Но очутившись внутри, в большой беломраморной зале с
уходящими на два этажа ввысь розовыми пилястрами, Настя обмерла и, в
миг устыдившись своих недавних сомнений в героизме воинов осажденного
Севастополя, потупила взгляд на половицы прекрасного паркета. Когда-то
- кажется, совсем недавно - по ним порхали танцующие пары. Дамы дарили
кавалерам чарующие улыбки, кокетливо обмахивались веерами. Офицеры
галантно целовали их затянутые в перчатки пальчики... Шуршали шелка...
Играла музыка...
Да, все здесь еще хранило следы былого праздника, но
оттого лишь острее ощущался контраст с происходящим сейчас. Множество
кроватей с ранеными под тускло-серыми одеялами. Стоны - мучительные и
рвущие душу на части. Тяжелый, смрадный запах - людских испражнений,
пота, гниющего мяса и крови.
Значит, вот чем пахнет война? Совсем не акациями и морем.
- Ну, чего же вы оробели, голубки? - поторопила застывших
на пороге женщин старшая сестра милосердия. Взгляд ее, несмотря на
лучившуюся доброту, смотрел строго и, кажется, даже немного осуждающе.
Будто бы говорил: "Ну что? Никак обратно в столицу навострились?
Поиграли в благородство и хватит?" - Пойдемте. Николай Иванович в
операционной. У нас с утра одиннадцать ампутаций было. И еще предстоит
несколько. - Ампутаций? Так много... - в ужасе протянула одна из только что прибывших женщин.
- А Вы как думали? Война...
- Но неужели никак нельзя обойтись без них... В Петербурге говорят...
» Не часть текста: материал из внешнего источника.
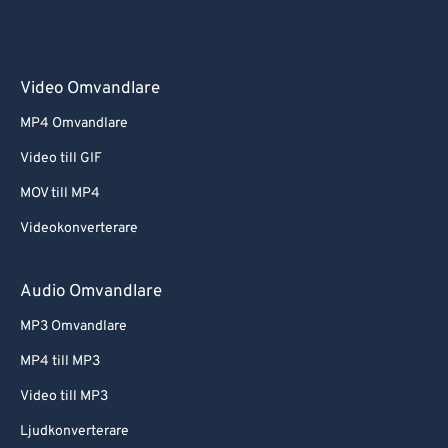
Video Omvandlare
MP4 Omvandlare
Video till GIF
MOV till MP4
Videokonverterare
Audio Omvandlare
MP3 Omvandlare
MP4 till MP3
Video till MP3
Ljudkonverterare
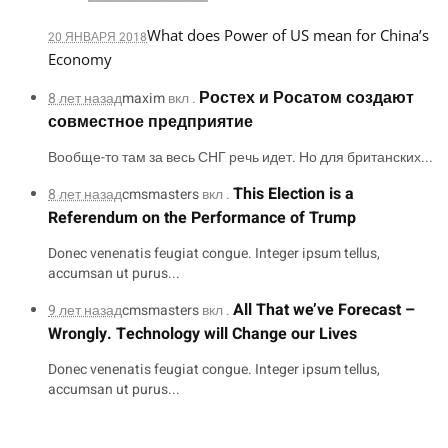
What does Power of US mean for China’s
20 ЯНВАРЯ 2018
Economy
Ростех и Росатом создают
8 лет назад
maxim
вкл .
совместное предприятие
Вообще-то там за весь СНГ речь идет. Но для британских...
This Election is a
8 лет назад
cmsmasters
вкл .
Referendum on the Performance of Trump
Donec venenatis feugiat congue. Integer ipsum tellus,
accumsan ut purus...
All That we’ve Forecast –
9 лет назад
cmsmasters
вкл .
Wrongly. Technology will Change our Lives
Donec venenatis feugiat congue. Integer ipsum tellus,
accumsan ut purus...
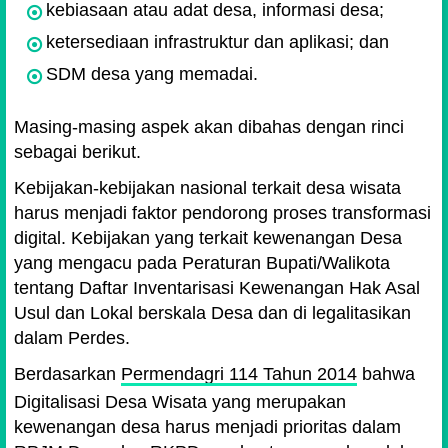
kebiasaan atau adat desa, informasi desa;
ketersediaan infrastruktur dan aplikasi; dan
SDM desa yang memadai.
Masing-masing aspek akan dibahas dengan rinci
sebagai berikut.
Kebijakan-kebijakan nasional terkait desa wisata
harus menjadi faktor pendorong proses transformasi
digital. Kebijakan yang terkait kewenangan Desa
yang mengacu pada Peraturan Bupati/Walikota
tentang Daftar Inventarisasi Kewenangan Hak Asal
Usul dan Lokal berskala Desa dan di legalitasikan
dalam Perdes.
Berdasarkan
Permendagri 114 Tahun 2014
bahwa
Digitalisasi Desa Wisata yang merupakan
kewenangan desa harus menjadi prioritas dalam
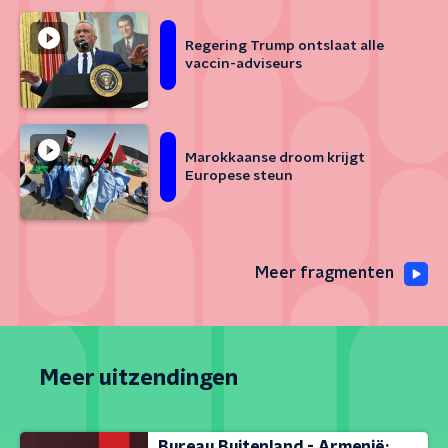
Regering Trump ontslaat alle
vaccin-adviseurs
Marokkaanse droom krijgt
Europese steun
Meer fragmenten
Meer uitzendingen
Bureau Buitenland - Armenië:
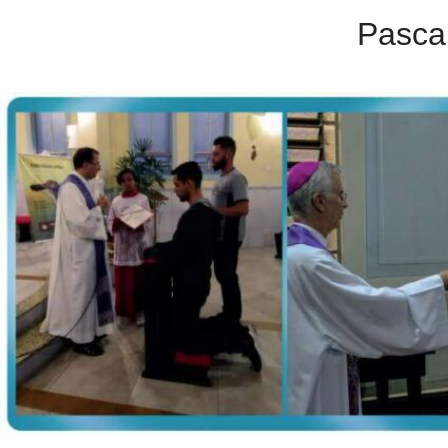
Pasca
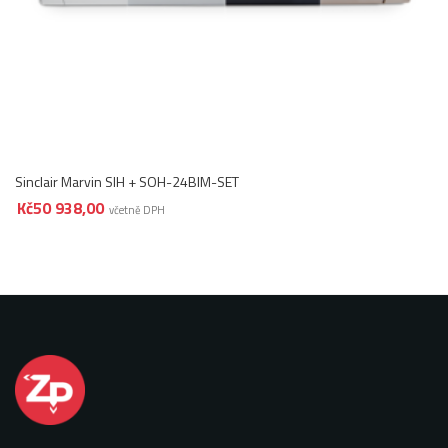
Sinclair Marvin SIH + SOH-24BIM-SET
Kč
50 938,00
včetně DPH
- В Петербурге любят посудачить, - строго оборвала ее
старшая сестра милосердия. - А здесь мы делом заняты. Николай Иванович
людей с того света вытаскивает!... Не дожидаясь реакции на свои слова, женщина двинулась
вдоль рядов коек, время от времени останавливаясь то, чтобы поправить
кому-то одеяло, то, прикладывая руку ко лбу страдальца, проверяла не
усилился ли жар, то заговаривала с кем-нибудь из раненых, справляясь о
самочувствии. И, наконец, достигла плотно закрытой двери.
- А здесь у нас операционная. До
войны в этой комнате в бильярд офицеры играли, - сообщила она,
обернувшись к следовавшим за ней женщинам. - А ныне... Ну да вы и сами
увидите. А впрочем, можете остаться здесь... - И, раскрыв дверь,
заглянула в образовавшийся проем. Через ее плечо взгляду Насти открылась не менее, а, быть
может, даже более страшная картина, нежели в большом зале. Угрюмые,
изнуренные лица докторов вокруг операционного стола. Лежащий на нем
раненый. Его открытые, остекленевшие под влиянием хлороформа глаза.
Бледные губы с запекшейся кровью, будто шепчущие что-то. Кривой нож в
окровавленной руке врача, нацеленный на приговоренную к ампутации ногу
солдата. Еще один раненый, ждущий своей очереди на носилках в углу и полными ужаса и муки глазами взирающий на товарища.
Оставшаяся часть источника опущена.